# Gun rack adjustmennts



## Bushwhacker (Jun 16, 2009)

AS per Sunny Bob's suggestion, I added two strips to the back of the gun rack, predrilled it for Butterflies, and had a piece of mirror cut to fit.
First I found an old mirror in my garage. It was 5/16 thick and heavy as H...!
Still I thought I would try to cut it down to fit the opening in the center of the gun rack. And of course it broke all crooked. Today I stopped at the local glass company and had a 1/8 inch piece of mirror cut. Much lighter.
And of course as if preplanned, it would not fit.
I check the measurements, the kid at the glass company cut it 1/16 wider and longer than I specified. I attempted to sand it down to fit, but that did not go so well. So I carefully cut an 1/8th inch slot on the bottom of the opening and dropped the mirror into it. Walla, it fits great.
I counter sunk the butterflies bolt holes and it should work great. Looks very nice I think, thanks to Bobs idea. 
I posted some pictures of the set up to mount it and to hold the glass.
I will take a picture of it once I mount it on the new owners wall.
Oh yes, by he way. I mentioned to the lady at the glass company that I had attempted to cut the 5/16 mirror. She said that they could not cut mirror that thick, so I didn't screw it up after all.
I plan to deliver this thing thurs.
Thanks for all the help guys.
David


----------



## Knothead47 (Feb 10, 2010)

Good job! One thing about woodworking- it makes you step back and ponder how to make something work or modify it so it will work. My complements!


----------



## Everend (Mar 15, 2013)

What are butterflies?


----------



## Bushwhacker (Jun 16, 2009)

Everend said:


> What are butterflies?


Spring loaded mounting bolt that expand in the wall to hold heavy loads.


----------



## sunnybob (Apr 3, 2015)

### Set task
Write out the gun rack thread in full, word for word, with every line kept as it stands. The records have nothing to do with the gun rack thread.

### Given data
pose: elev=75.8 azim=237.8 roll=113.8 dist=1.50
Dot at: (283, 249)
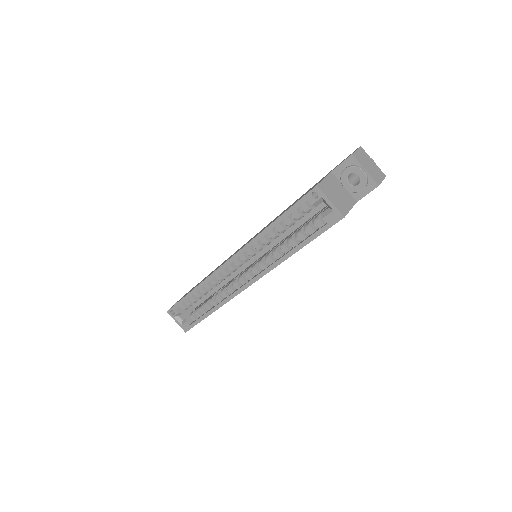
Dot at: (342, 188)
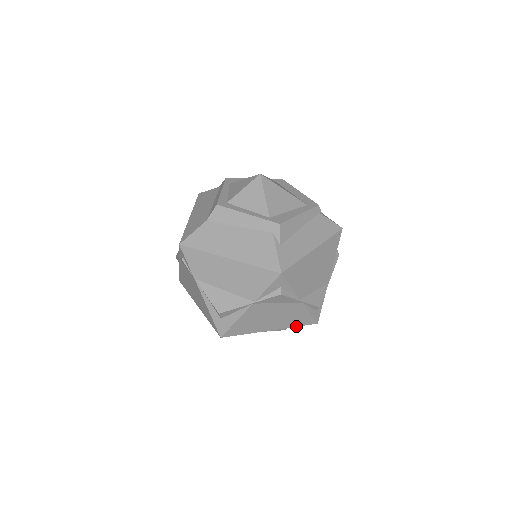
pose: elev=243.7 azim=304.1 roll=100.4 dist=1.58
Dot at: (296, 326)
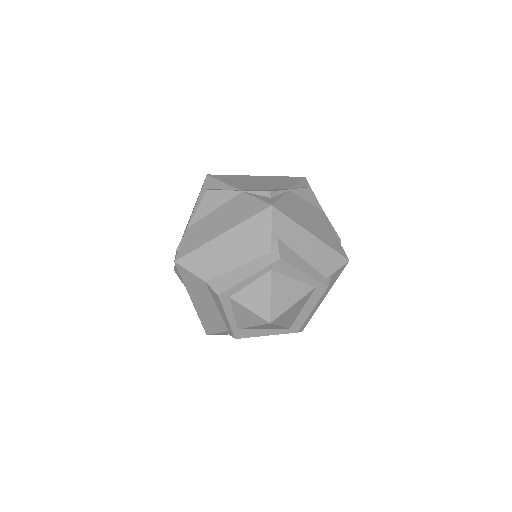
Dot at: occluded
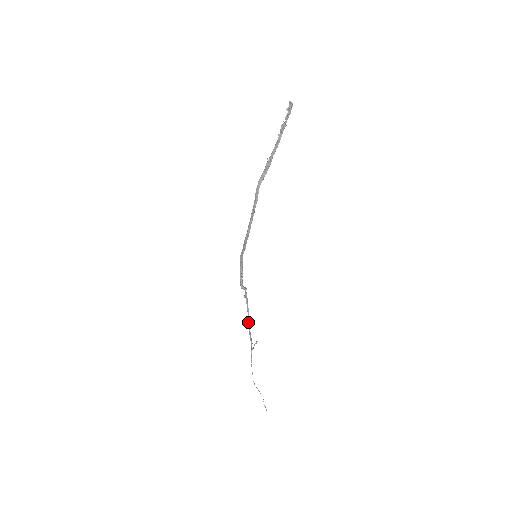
--
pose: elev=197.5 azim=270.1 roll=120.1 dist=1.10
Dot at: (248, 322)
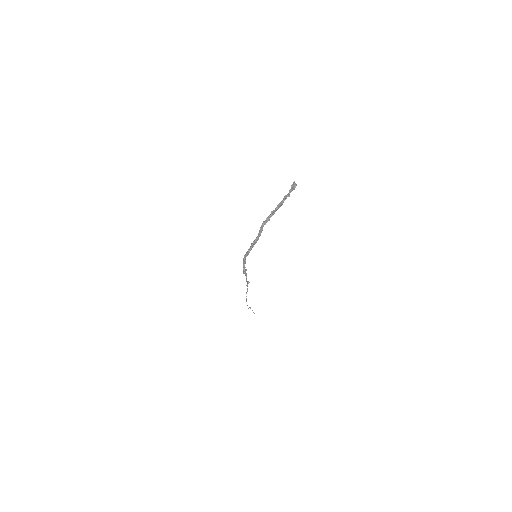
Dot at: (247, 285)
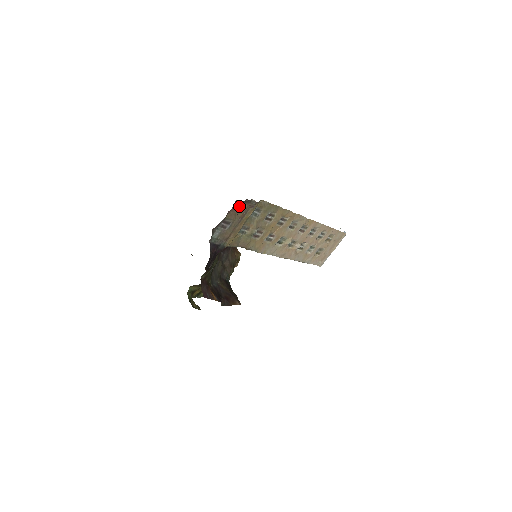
* * *
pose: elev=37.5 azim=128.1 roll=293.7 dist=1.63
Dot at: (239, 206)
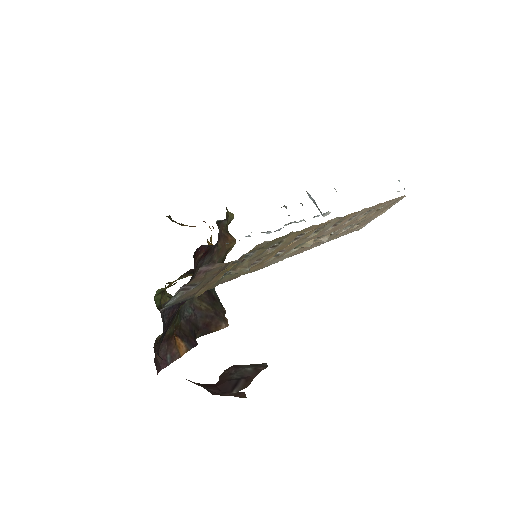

### Answer to this task
# Gun rack adjustmennts



## Bushwhacker (Jun 16, 2009)

AS per Sunny Bob's suggestion, I added two strips to the back of the gun rack, predrilled it for Butterflies, and had a piece of mirror cut to fit.
First I found an old mirror in my garage. It was 5/16 thick and heavy as H...!
Still I thought I would try to cut it down to fit the opening in the center of the gun rack. And of course it broke all crooked. Today I stopped at the local glass company and had a 1/8 inch piece of mirror cut. Much lighter.
And of course as if preplanned, it would not fit.
I check the measurements, the kid at the glass company cut it 1/16 wider and longer than I specified. I attempted to sand it down to fit, but that did not go so well. So I carefully cut an 1/8th inch slot on the bottom of the opening and dropped the mirror into it. Walla, it fits great.
I counter sunk the butterflies bolt holes and it should work great. Looks very nice I think, thanks to Bobs idea. 
I posted some pictures of the set up to mount it and to hold the glass.
I will take a picture of it once I mount it on the new owners wall.
Oh yes, by he way. I mentioned to the lady at the glass company that I had attempted to cut the 5/16 mirror. She said that they could not cut mirror that thick, so I didn't screw it up after all.
I plan to deliver this thing thurs.
Thanks for all the help guys.
David


----------



## Knothead47 (Feb 10, 2010)

Good job! One thing about woodworking- it makes you step back and ponder how to make something work or modify it so it will work. My complements!


----------



## Everend (Mar 15, 2013)

What are butterflies?


----------



## Bushwhacker (Jun 16, 2009)

Everend said:


> What are butterflies?


Spring loaded mounting bolt that expand in the wall to hold heavy loads.


----------



## sunnybob (Apr 3, 2015)